Page-level text extractions:

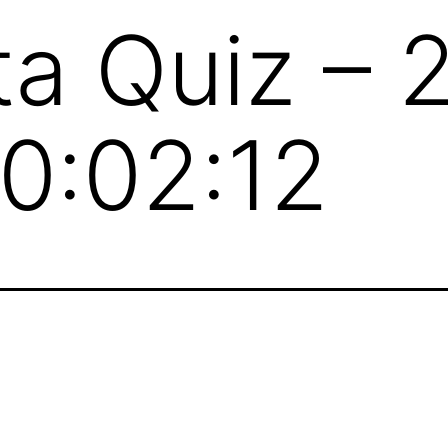
a Quiz – 
0:02:12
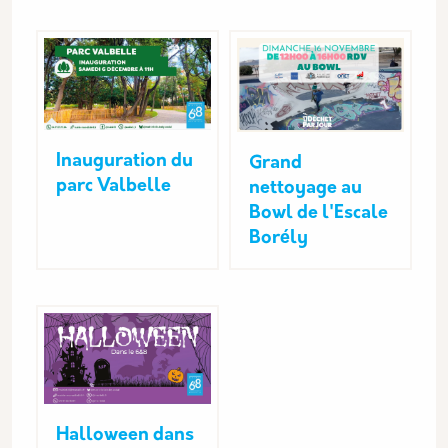
Inauguration du
Grand
parc Valbelle
nettoyage au
Bowl de l'Escale
Borély
Halloween dans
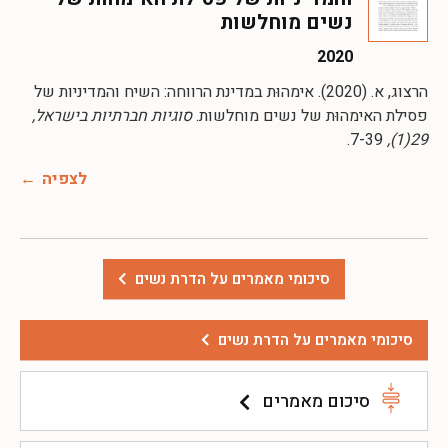
נשים מוחלשות
2020
הרצוג, א. (2020). אימהוּת במדינת הרווחה: השיח והמדיניות של
פסילת האימהוּת של נשים מוחלשות.
סוגיות חברתיות בישראל,
7-39.
29(1),
לצפיה
סיכומי מאמרים על הדרת נשים
סיכומי מאמרים על הדרת נשים
סיכום מאמרים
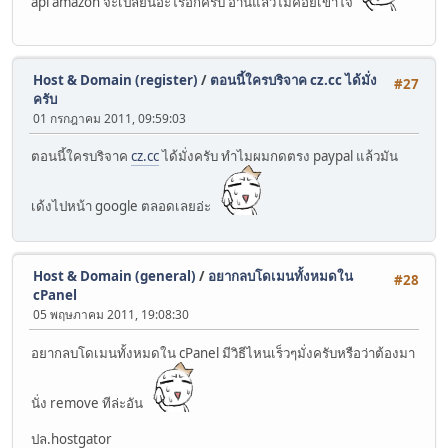
api amazon จะเปลี่ยนอะไรอีกครบ อ่านแล้วไม่ค่อยเข้าใจ
Host & Domain (register)
/
ตอนนี้ใครบริจาค cz.cc ได้มั่ง
#27
ครับ
01 กรกฎาคม 2011, 09:59:03
ตอนนี้ใครบริจาค
cz.cc
ได้มั่งครับ ทำไมผมกดตรง paypal แล้วมัน
เด้งไปหน้า google ตลอดเลยอ่ะ
Host & Domain (general)
/
อยากลบโดเมนทั้งหมดใน
#28
cPanel
05 พฤษภาคม 2011, 19:08:30
อยากลบโดเมนทั้งหมดใน cPanel มีวิธีไหนเร็วๆมั่งครับหรือว่าต้องมา
นั่ง remove ทีล่ะอัน
ปล.hostgator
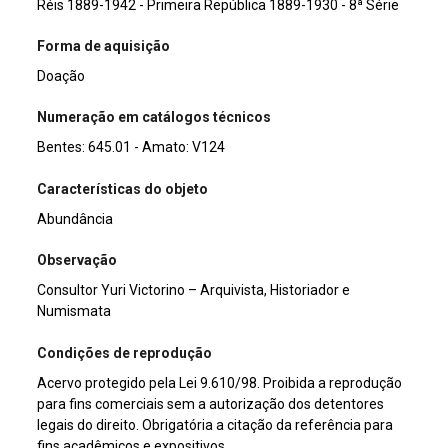
Réis 1889-1942 - Primeira República 1889-1930 - 8ª Série
Forma de aquisição
Doação
Numeração em catálogos técnicos
Bentes: 645.01 - Amato: V124
Características do objeto
Abundância
Observação
Consultor Yuri Victorino – Arquivista, Historiador e
Numismata
Condições de reprodução
Acervo protegido pela Lei 9.610/98. Proibida a reprodução
para fins comerciais sem a autorização dos detentores
legais do direito. Obrigatória a citação da referência para
fins acadêmicos e expositivos.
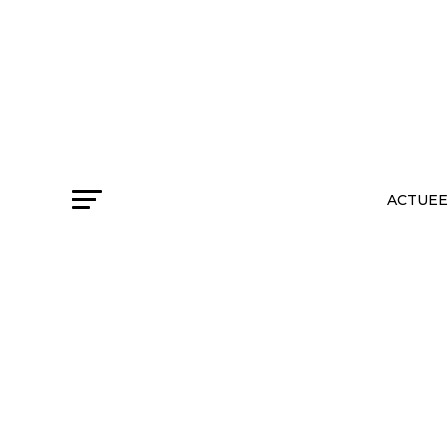
ACTUEE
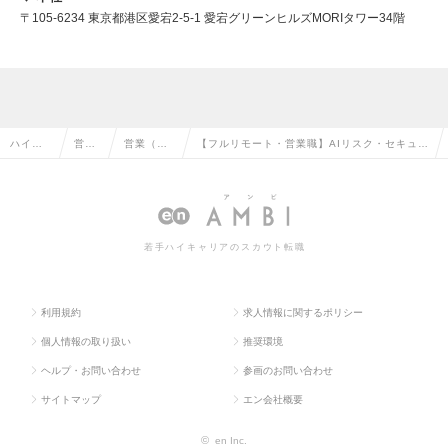
〒105-6234 東京都港区愛宕2-5-1 愛宕グリーンヒルズMORIタワー34階
ハイク
営業
営業（法
【フルリモート・営業職】AIリスク・セキュリ
ラス求
系の
人向け）
ティ・プライバシー領域の最先端スタートアッ
人TOP
転職
の転職
プ！の求人情報
若手ハイキャリアのスカウト転職
利用規約
求人情報に関するポリシー
個人情報の取り扱い
推奨環境
ヘルプ・お問い合わせ
参画のお問い合わせ
サイトマップ
エン会社概要
©
en Inc.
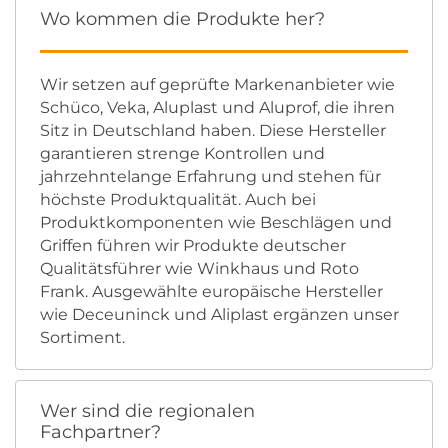
Wo kommen die Produkte her?
Wir setzen auf geprüfte Markenanbieter wie
Schüco, Veka, Aluplast und Aluprof, die ihren
Sitz in Deutschland haben. Diese Hersteller
garantieren strenge Kontrollen und
jahrzehntelange Erfahrung und stehen für
höchste Produktqualität. Auch bei
Produktkomponenten wie Beschlägen und
Griffen führen wir Produkte deutscher
Qualitätsführer wie Winkhaus und Roto
Frank. Ausgewählte europäische Hersteller
wie Deceuninck und Aliplast ergänzen unser
Sortiment.
Wer sind die regionalen
Fachpartner?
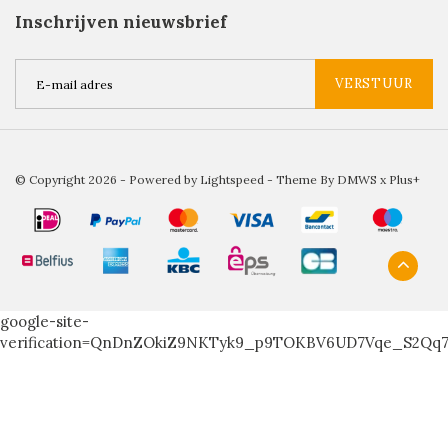
Inschrijven nieuwsbrief
VERSTUUR
© Copyright 2026 - Powered by
Lightspeed
- Theme By
DMWS
x
Plus+
google-site-
verification=QnDnZOkiZ9NKTyk9_p9TOKBV6UD7Vqe_S2Qq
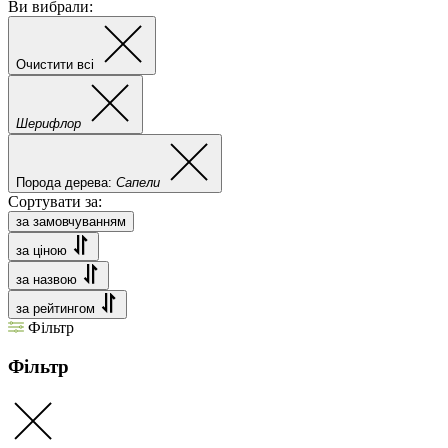
Ви вибрали:
Очистити всі
Шерифлор
Порода дерева:
Сапели
Сортувати за:
за замовчуванням
за ціною
за назвою
за рейтингом
Фільтр
Фільтр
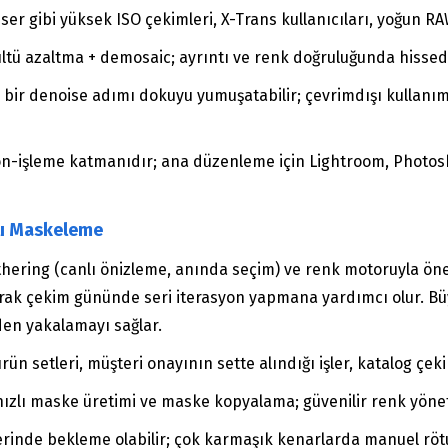
ser gibi yüksek ISO çekimleri, X-Trans kullanıcıları, yoğun RA
ültü azaltma + demosaic; ayrıntı ve renk doğruluğunda hissedili
i bir denoise adımı dokuyu yumuşatabilir; çevrimdışı kullan
 ön-işleme katmanıdır; ana düzenleme için Lightroom, Photosh
lı Maskeleme
hering (canlı önizleme, anında seçim) ve renk motoruyla öne 
ırarak çekim gününde seri iterasyon yapmana yardımcı olur. 
den yakalamayı sağlar.
ün setleri, müşteri onayının sette alındığı işler, katalog çeki
; hızlı maske üretimi ve maske kopyalama; güvenilir renk yöne
lerinde bekleme olabilir; çok karmaşık kenarlarda manuel rötu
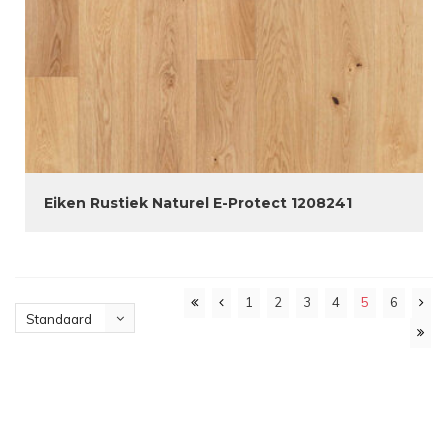
Eiken Rustiek Naturel E-Protect 1208241
1
2
3
4
5
6
Standaard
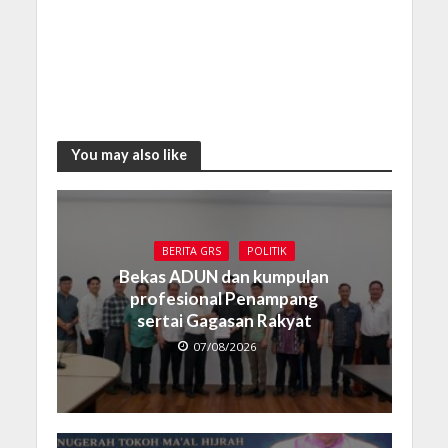
You may also like
BERITA GRS
POLITIK
Bekas ADUN dan kumpulan
profesional Penampang
sertai Gagasan Rakyat
07/08/2026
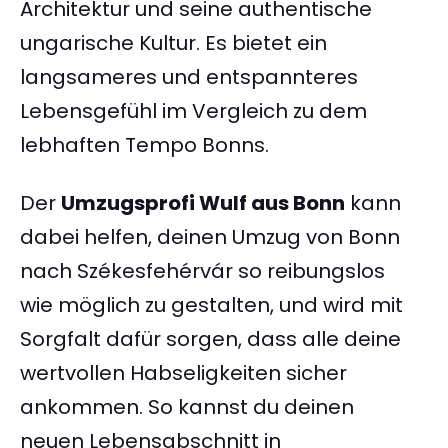
Architektur und seine authentische
ungarische Kultur. Es bietet ein
langsameres und entspannteres
Lebensgefühl im Vergleich zu dem
lebhaften Tempo Bonns.
Der
Umzugsprofi Wulf aus Bonn
kann
dabei helfen, deinen Umzug von Bonn
nach Székesfehérvár so reibungslos
wie möglich zu gestalten, und wird mit
Sorgfalt dafür sorgen, dass alle deine
wertvollen Habseligkeiten sicher
ankommen. So kannst du deinen
neuen Lebensabschnitt in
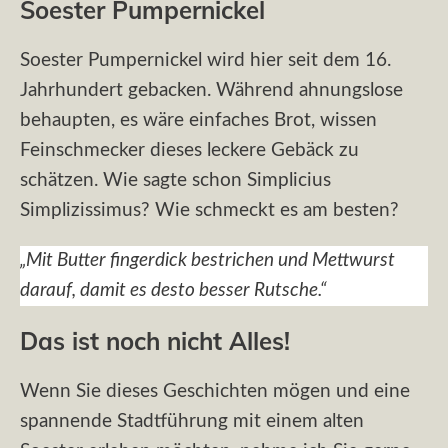
Soester Pumpernickel
Soester Pumpernickel wird hier seit dem 16.
Jahrhundert gebacken. Während ahnungslose
behaupten, es wäre einfaches Brot, wissen
Feinschmecker dieses leckere Gebäck zu
schätzen. Wie sagte schon Simplicius
Simplizissimus? Wie schmeckt es am besten?
„Mit Butter fingerdick bestrichen und Mettwurst
darauf, damit es desto besser Rutsche.“
Das ist noch nicht Alles!
Wenn Sie dieses Geschichten mögen und eine
spannende Stadtführung mit einem alten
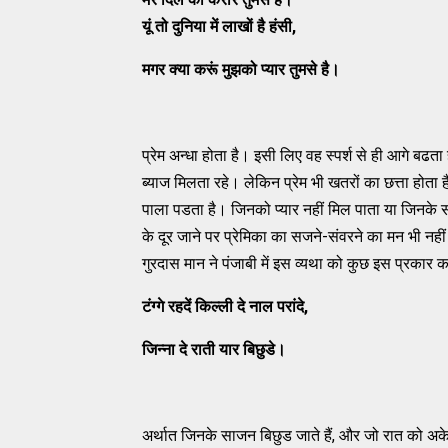
यूं तो दुनिया में लाखों है हंसी
,
मगर क्या करूं मुझको प्यार तुमसे है।
प्रेम अन्धा होता है। इसी लिए वह स्पर्श से ही आगे बढता 
ब्याज मिलता रहे। लेकिन प्रेम भी खतरों का छत्ता होता ह
पाला पडता है। जिनको प्यार नहीं मिल पाता या जिनके स
के दूर जाने पर प्रेमिका का सजने-संवरने का मन भी न
गुरदास मान ने पंजाबी में इस व्यथा को कुछ इस प्रकार क
टंग्गे रहदें किल्ली दे नाल परांदे
,
जिन्ना दे राती यार बिछुडे।
अर्थात जिनके साजन बिछुड जाते हैं, और जो रात को अकेले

**What the task requires:** Convert every line of the listing into a JSON array of strings, one string per line, skipping blank lines and leaving out the picture markers.

**Result of the task:**
[
  "a Quiz – ",
  "0:02:12",
  "Inauguration du",
  "Grand",
  "parc Valbelle",
  "nettoyage au",
  "Bowl de l'Escale",
  "Borély",
  "Halloween dans",
  "נשים מוחלשות",
  "2020",
  "הרצוג, א. (2020). אימהוּת במדינת הרווחה: השיח והמדיניות של",
  "פסילת האימהוּת של נשים מוחלשות.",
  "סוגיות חברתיות בישראל,",
  "7-39.",
  "29(1),",
  "לצפיה",
  "סיכומי מאמרים על הדרת נשים",
  "סיכומי מאמרים על הדרת נשים",
  "סיכום מאמרים",
  "api amazon จะเปลี่ยนอะไรอีกครบ อ่านแล้วไม่ค่อยเข้าใจ",
  "Host & Domain (register)",
  "/",
  "ตอนนี้ใครบริจาค cz.cc ได้มั่ง",
  "#27",
  "ครับ",
  "01 กรกฎาคม 2011, 09:59:03",
  "ตอนนี้ใครบริจาค",
  "cz.cc",
  "ได้มั่งครับ ทำไมผมกดตรง paypal แล้วมัน",
  "เด้งไปหน้า google ตลอดเลยอ่ะ",
  "Host & Domain (general)",
  "/",
  "อยากลบโดเมนทั้งหมดใน",
  "#28",
  "cPanel",
  "05 พฤษภาคม 2011, 19:08:30",
  "อยากลบโดเมนทั้งหมดใน cPanel มีวิธีไหนเร็วๆมั่งครับหรือว่าต้องมา",
  "นั่ง remove ทีล่ะอัน",
  "ปล.hostgator",
  "Réis 1889-1942 - Primeira República 1889-1930 - 8ª Série",
  "Forma de aquisição",
  "Doação",
  "Numeração em catálogos técnicos",
  "Bentes: 645.01 - Amato: V124",
  "Características do objeto",
  "Abundância",
  "Observação",
  "Consultor Yuri Victorino – Arquivista, Historiador e",
  "Numismata",
  "Condições de reprodução",
  "Acervo protegido pela Lei 9.610/98. Proibida a reprodução",
  "para fins comerciais sem a autorização dos detentores",
  "legais do direito. Obrigatória a citação da referência para",
  "fins acadêmicos e expositivos.",
  "ACTUEE",
  "〒105-6234 東京都港区愛宕2-5-1 愛宕グリーンヒルズMORIタワー34階",
  "ハイク",
  "営業",
  "営業（法",
  "【フルリモート・営業職】AIリスク・セキュリ",
  "ラス求",
  "系の",
  "人向け）",
  "ティ・プライバシー領域の最先端スタートアッ",
  "人TOP",
  "転職",
  "の転職",
  "プ！の求人情報",
  "若手ハイキャリアのスカウト転職",
  "利用規約",
  "求人情報に関するポリシー",
  "個人情報の取り扱い",
  "推奨環境",
  "ヘルプ・お問い合わせ",
  "参画のお問い合わせ",
  "サイトマップ",
  "エン会社概要",
  "©",
  "en Inc.",
  "Wo kommen die Produkte her?",
  "Wir setzen auf geprüfte Markenanbieter wie",
  "Schüco, Veka, Aluplast und Aluprof, die ihren",
  "Sitz in Deutschland haben. Diese Hersteller",
  "garantieren strenge Kontrollen und",
  "jahrzehntelange Erfahrung und stehen für",
  "höchste Produktqualität. Auch bei",
  "Produktkomponenten wie Beschlägen und",
  "Griffen führen wir Produkte deutscher",
  "Qualitätsführer wie Winkhaus und Roto",
  "Frank. Ausgewählte europäische Hersteller",
  "wie Deceuninck und Aliplast ergänzen unser",
  "Sortiment.",
  "Wer sind die regionalen",
  "Fachpartner?",
  "Inschrijven nieuwsbrief",
  "VERSTUUR",
  "© Copyright 2026 - Powered by",
  "Lightspeed",
  "- Theme By",
  "DMWS",
  "x",
  "Plus+",
  "google-site-",
  "verification=QnDnZOkiZ9NKTyk9_p9TOKBV6UD7Vqe_S2Qq",
  "Ви вибрали:",
  "Очистити всі",
  "Шерифлор",
  "Порода дерева:",
  "Сапели",
  "Сортувати за:",
  "за замовчуванням",
  "за ціною",
  "за назвою",
  "за рейтингом",
  "Фільтр",
  "Фільтр",
  "ser gibi yüksek ISO çekimleri, X-Trans kullanıcıları, yoğun RA",
  "ültü azaltma + demosaic; ayrıntı ve renk doğruluğunda hissedili",
  "i bir denoise adımı dokuyu yumuşatabilir; çevrimdışı kullan",
  " ön-işleme katmanıdır; ana düzenleme için Lightroom, Photosh",
  "lı Maskeleme",
  "hering (canlı önizleme, anında seçim) ve renk motoruyla öne ",
  "ırarak çekim gününde seri iterasyon yapmana yardımcı olur. ",
  "den yakalamayı sağlar.",
  "ün setleri, müşteri onayının sette alındığı işler, katalog çeki",
  "; hızlı maske üretimi ve maske kopyalama; güvenilir renk yöne",
  "lerinde bekleme olabilir; çok karmaşık kenarlarda manuel rötu",
  "Eiken Rustiek Naturel E-Protect 1208241",
  "1",
  "2",
  "3",
  "4",
  "5",
  "6",
  "Standaard",
  "You may also like",
  "BERITA GRS",
  "POLITIK",
  "Bekas ADUN dan kumpulan",
  "profesional Penampang",
  "sertai Gagasan Rakyat",
  "07/08/2026",
  "Architektur und seine authentische",
  "ungarische Kultur. Es bietet ein",
  "langsameres und entspannteres",
  "Lebensgefühl im Vergleich zu dem",
  "lebhaften Tempo Bonns.",
  "Der",
  "Umzugsprofi Wulf aus Bonn",
  "kann",
  "dabei helfen, deinen Umzug von Bonn",
  "nach Székesfehérvár so reibungslos",
  "wie möglich zu gestalten, und wird mit",
  "Sorgfalt dafür sorgen, dass alle deine",
  "wertvollen Habseligkeiten sicher",
  "ankommen. So kannst du deinen",
  "neuen Lebensabschnitt in",
  "Soester Pumpernickel",
  "Soester Pumpernickel wird hier seit dem 16.",
  "Jahrhundert gebacken. Während ahnungslose",
  "behaupten, es wäre einfaches Brot, wissen",
  "Feinschmecker dieses leckere Gebäck zu",
  "schätzen. Wie sagte schon Simplicius",
  "Simplizissimus? Wie schmeckt es am besten?",
  "„Mit Butter fingerdick bestrichen und Mettwurst",
  "darauf, damit es desto besser Rutsche.“",
  "Das ist noch nicht Alles!",
  "Wenn Sie dieses Geschichten mögen und eine",
  "spannende Stadtführung mit einem alten",
  "यूं तो दुनिया में लाखों है हंसी",
  ",",
  "मगर क्या करूं मुझको प्यार तुमसे है।",
  "प्रेम अन्धा होता है। इसी लिए वह स्पर्श से ही आगे बढता ",
  "ब्याज मिलता रहे। लेकिन प्रेम भी खतरों का छत्ता होता ह",
  "पाला पडता है। जिनको प्यार नहीं मिल पाता या जिनके स",
  "के दूर जाने पर प्रेमिका का सजने-संवरने का मन भी न",
  "गुरदास मान ने पंजाबी में इस व्यथा को कुछ इस प्रकार क",
  "टंग्गे रहदें किल्ली दे नाल परांदे",
  ",",
  "जिन्ना दे राती यार बिछुडे।",
  "अर्थात जिनके साजन बिछुड जाते हैं, और जो रात को अकेले"
]